What does it mean for games based on The Walking Dead? More than anything else, it shows Starbreeze is willing to experiment with the franchise and it sees at least a partial future for it in the world of VR.

But it’s very early days. The headset made me feel genuinely nauseous, a feeling that refused to quit for some time after play, and the representation of the in-game gun was sometimes at odds with the prop's physical position. It was hard to aim (although this did add to the feeling of desperation as the zombies closed in) and the way the in-game arm attached to the shotgun’s handle sort of stuck out at an odd angle served to push me out of the game world. But it’s forgivable.

There’s a long way to go, but that feeling of being trapped in the world - a world in which you can’t walk about and you’re inevitably going to die in one of the most gruesome fashions imaginable - is new.

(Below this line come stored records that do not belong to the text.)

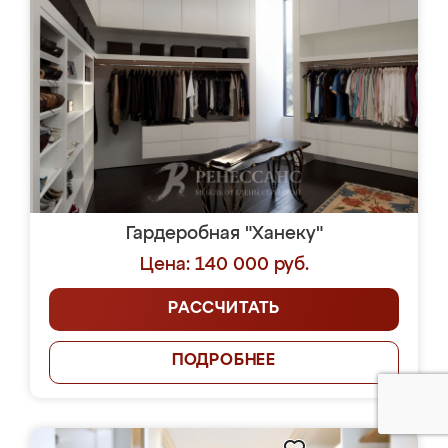
Гардеробная "Ханеку"
Цена: 140 000 руб.
РАССЧИТАТЬ
ПОДРОБНЕЕ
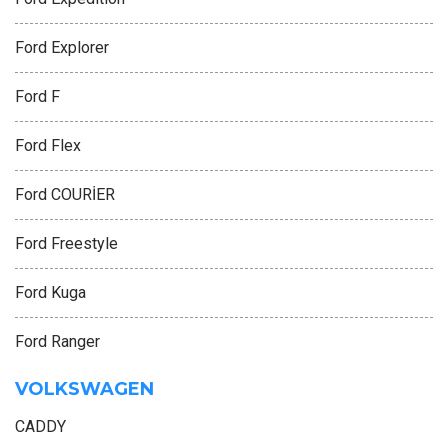
Ford Explorer
Ford F
Ford Flex
Ford COURİER
Ford Freestyle
Ford Kuga
Ford Ranger
VOLKSWAGEN
CADDY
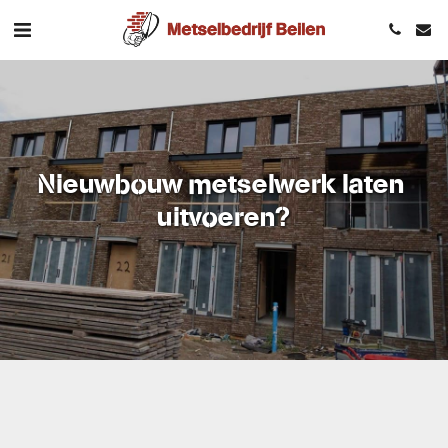
Nieuwbouw metselwerk laten 
uitvoeren?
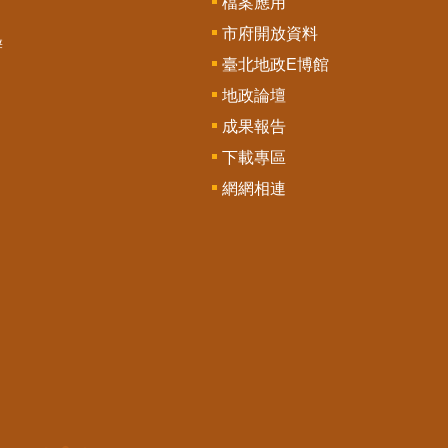
檔案應用
市府開放資料
辦
臺北地政E博館
地政論壇
成果報告
下載專區
網網相連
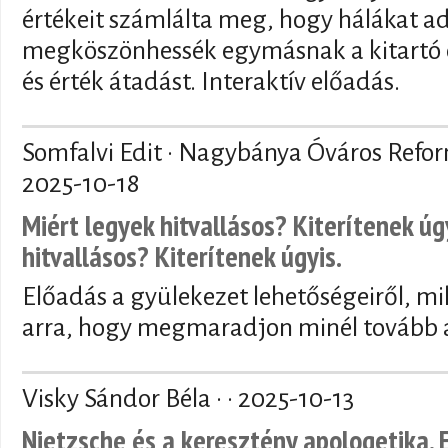
értékeit számlálta meg, hogy hálákat a
megköszönhessék egymásnak a kitartó 
és érték átadást. Interaktív előadás.
Somfalvi Edit · Nagybánya Óváros Refo
2025-10-18
Miért legyek hitvallásos? Kiterítenek úg
hitvallásos? Kiterítenek úgyis.
Előadás a gyülekezet lehetőségeiről, mi
arra, hogy megmaradjon minél tovább a
Visky Sándor Béla · ·
2025-10-13
Nietzsche és a keresztény apologetika. 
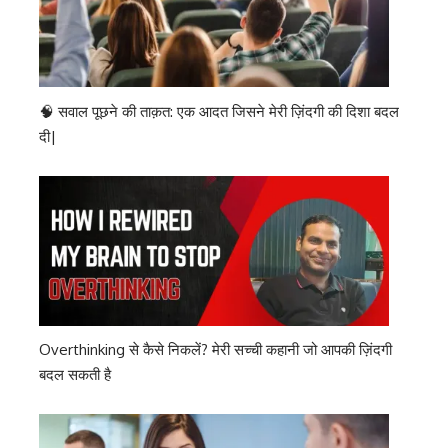
🧠 सवाल पूछने की ताक़त: एक आदत जिसने मेरी ज़िंदगी की दिशा बदल
दी|
Overthinking से कैसे निकलें? मेरी सच्ची कहानी जो आपकी ज़िंदगी
बदल सकती है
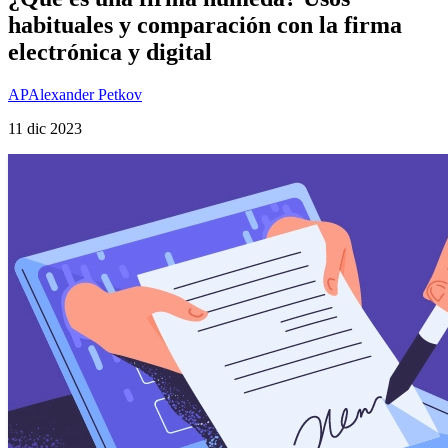
habituales y comparación con la firma
electrónica y digital
AP
Alexander Petkov
11 dic 2023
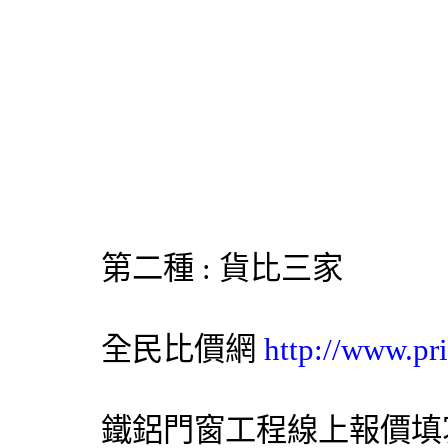
第二種 : 貨比三家
全民比價網
http://www.pr
鐵
鋁門窗
工程線上報價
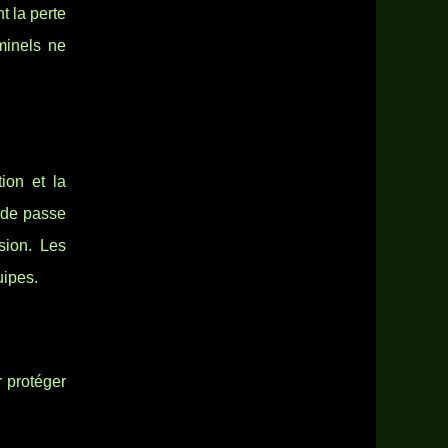
t la perte
minels ne
ion et la
s de passe
sion. Les
uipes.
r protéger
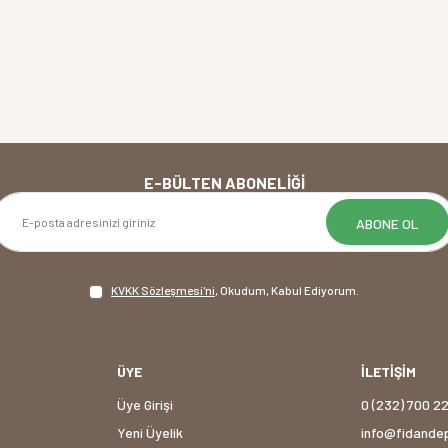
E-BÜLTEN ABONELIĞI
ABONE OL
KVKK Sözleşmesi'ni
, Okudum, Kabul Ediyorum.
ÜYE
İLETİŞİM
Üye Girişi
0 (232) 700 2
Yeni Üyelik
info@fidande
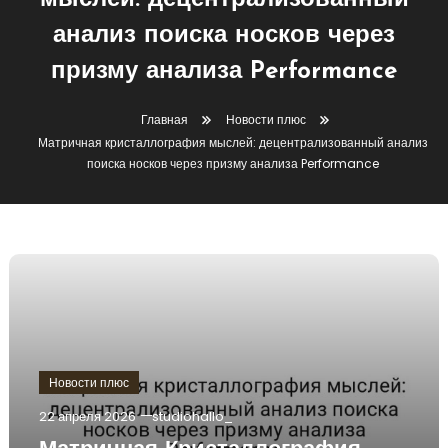
мыслей: децентрализованный
анализ поиска носков через
призму анализа Performance
Главная
Новости плюс
Матричная кристаллография мыслей: децентрализованный анализ
поиска носков через призму анализа Performance
Новости плюс
22 апреля 2026
studiohallo_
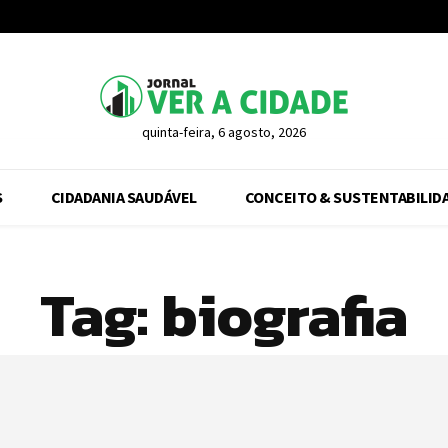
quinta-feira, 6 agosto, 2026
S
CIDADANIA SAUDÁVEL
CONCEITO & SUSTENTABILID
Tag:
biografia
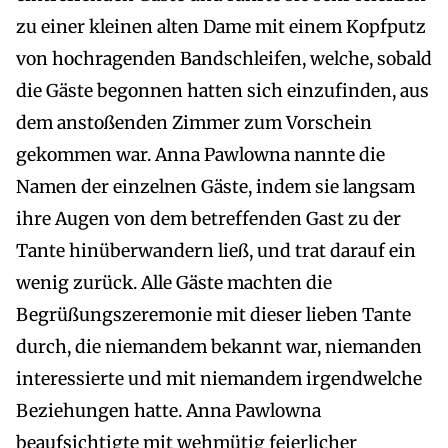
zu einer kleinen alten Dame mit einem Kopfputz
von hochragenden Bandschleifen, welche, sobald
die Gäste begonnen hatten sich einzufinden, aus
dem anstoßenden Zimmer zum Vorschein
gekommen war. Anna Pawlowna nannte die
Namen der einzelnen Gäste, indem sie langsam
ihre Augen von dem betreffenden Gast zu der
Tante hinüberwandern ließ, und trat darauf ein
wenig zurück. Alle Gäste machten die
Begrüßungszeremonie mit dieser lieben Tante
durch, die niemandem bekannt war, niemanden
interessierte und mit niemandem irgendwelche
Beziehungen hatte. Anna Pawlowna
beaufsichtigte mit wehmütig feierlicher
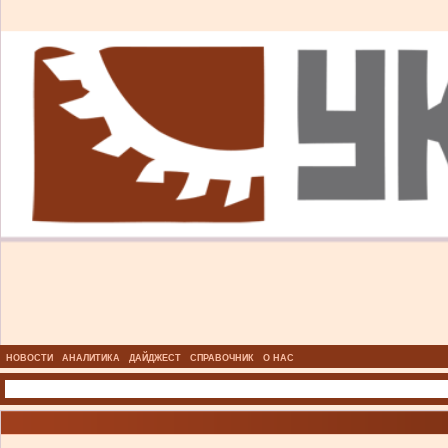
НОВОСТИ
АНАЛИТИКА
ДАЙДЖЕСТ
СПРАВОЧНИК
О НАС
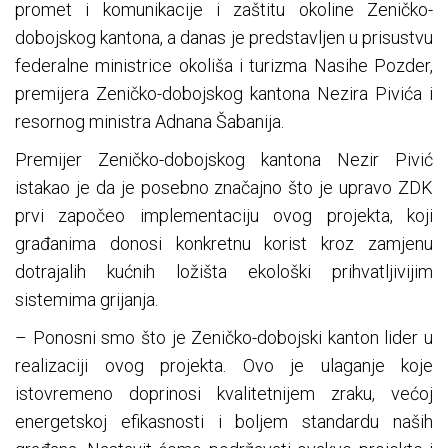
promet i komunikacije i zaštitu okoline Zeničko-
dobojskog kantona, a danas je predstavljen u prisustvu
federalne ministrice okoliša i turizma Nasihe Pozder,
premijera Zeničko-dobojskog kantona Nezira Pivića i
resornog ministra Adnana Šabanija.
Premijer Zeničko-dobojskog kantona Nezir Pivić
istakao je da je posebno značajno što je upravo ZDK
prvi započeo implementaciju ovog projekta, koji
građanima donosi konkretnu korist kroz zamjenu
dotrajalih kućnih ložišta ekološki prihvatljivijim
sistemima grijanja.
– Ponosni smo što je Zeničko-dobojski kanton lider u
realizaciji ovog projekta. Ovo je ulaganje koje
istovremeno doprinosi kvalitetnijem zraku, većoj
energetskoj efikasnosti i boljem standardu naših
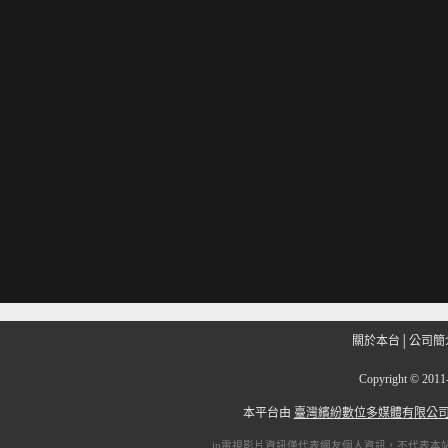
關於本台
│
公司簡
Copyright
©
201
本平台由
臺灣繽紛數位多媒體有限公
ip電視
影片資訊僅代表網友個人資訊，不代表本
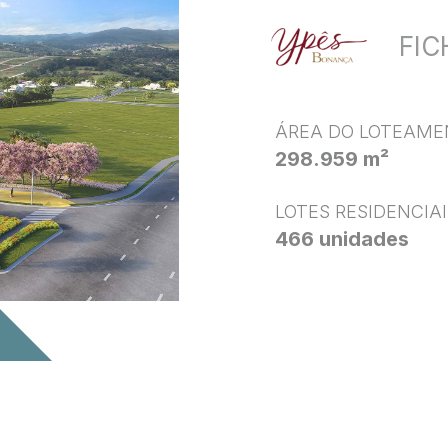
FIC
ÁREA DO LOTEAME
298.959 m²
LOTES RESIDENCIAI
466 unidades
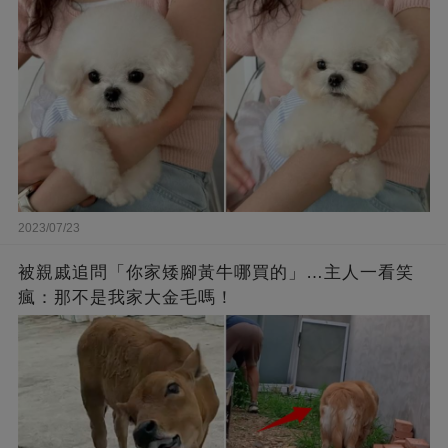
2023/07/23
被親戚追問「你家矮腳黃牛哪買的」…主人一看笑
瘋：那不是我家大金毛嗎！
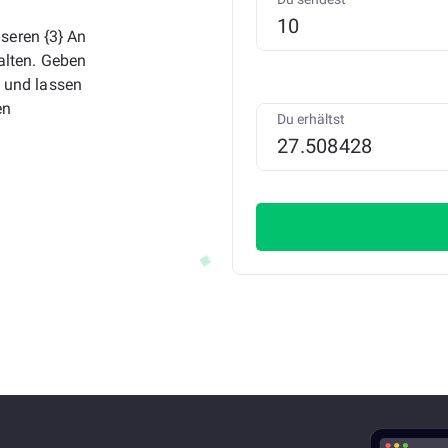
seren {3} An
halten. Geben
n und lassen
en
Du erhältst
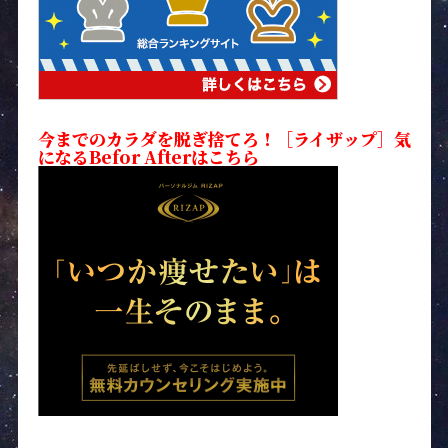
今までのカラダを脱ぎ捨てろ！［ライザップ］気
になるBefor Afterはこちら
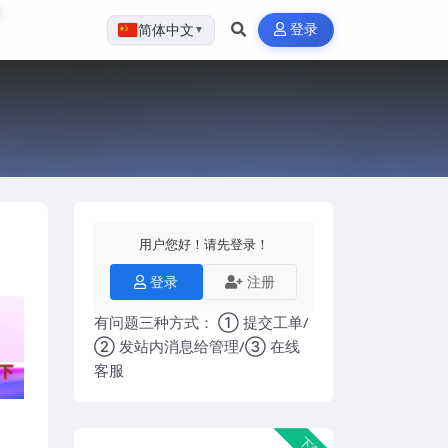
登录
简体中文
▼
用户您好！请先登录！
登录
注册
有问题三种方式： ① 提交工单/
② 发站内消息给管理/③ 在线
客服
下载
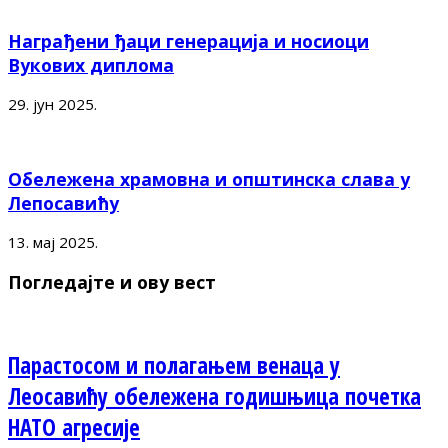
Награђени ђаци генерација и носиоци
Вукових диплома
29. јун 2025.
Обележена храмовна и општинска слава у
Лепосавићу
13. мај 2025.
Погледајте и ову вест
Парастосом и полагањем венаца у
Леосавићу обележена годишњица почетка
НАТО агресије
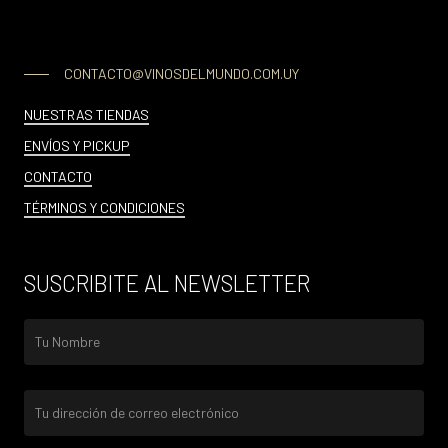
CONTACTO@VINOSDELMUNDO.COM.UY
NUESTRAS TIENDAS
ENVÍOS Y PICKUP
CONTACTO
TÉRMINOS Y CONDICIONES
SUSCRIBITE AL NEWSLETTER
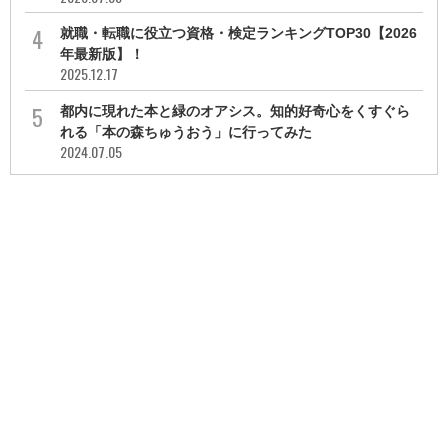
就職・転職に役立つ資格・検定ランキングTOP30【2026
年最新版】！
2025.12.17
都内に現れた本と緑のオアシス。知的好奇心をくすぐら
れる「本の森ちゅうおう」に行ってみた
2024.07.05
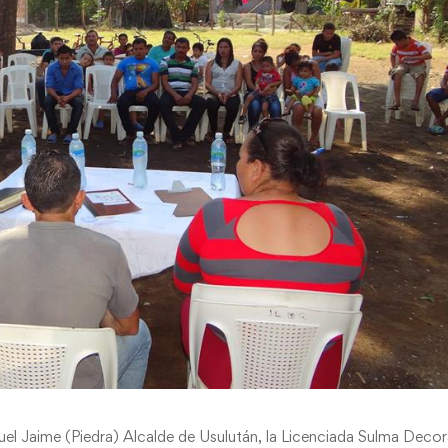
uel Jaime (Piedra) Alcalde de Usulután, la Licenciada Sulma Deco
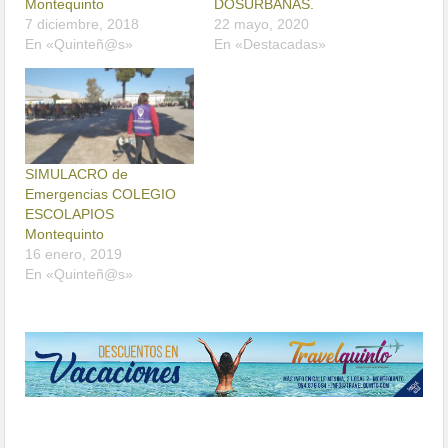
Montequinto
DOSURBANAS.
7 diciembre, 2018
22 mayo, 2020
En «Quinteñ@s»
En «Destacadas»
SIMULACRO de
Emergencias COLEGIO
ESCOLAPIOS
Montequinto
16 enero, 2019
En «Quinteñ@s»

This isn’t meant for general consumption. But that doesn't mean it isn't good. There’s a long way to go, but that feeling of being trapped in the world - a world in which you can’t walk about and you’re inevitably going to die in one of the most gruesome fashions imaginable - is new. You can look down and see your useless legs. You do feel as though you’re being moved around, even if the symptoms are somewhat exaggerated. And best of all, when it does work properly, you pull a gun round in real space and shoot a zombie in the head. You want to do it repeatedly.

The Walking Dead VR demo may be just a demo, but that basic compulsion means there's real promise in the series' VR future.